Aim of the task. Output all the records word for word. Drop the pictures.
---- Source records
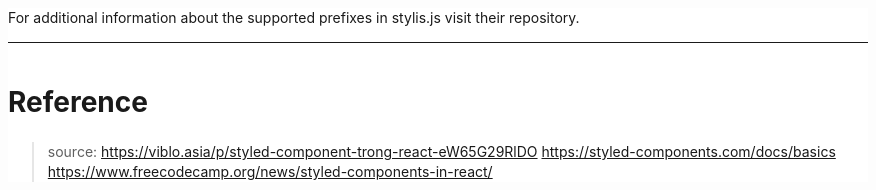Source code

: For additional information about the supported prefixes in stylis.js visit their repository.   

---





# Reference
> source: 
> https://viblo.asia/p/styled-component-trong-react-eW65G29RlDO
> https://styled-components.com/docs/basics
> https://www.freecodecamp.org/news/styled-components-in-react/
--------
Written answer.
Source code

: For additional information about the supported prefixes in stylis.js visit their repository.   

---





# Reference
> source: 
> https://viblo.asia/p/styled-component-trong-react-eW65G29RlDO
> https://styled-components.com/docs/basics
> https://www.freecodecamp.org/news/styled-components-in-react/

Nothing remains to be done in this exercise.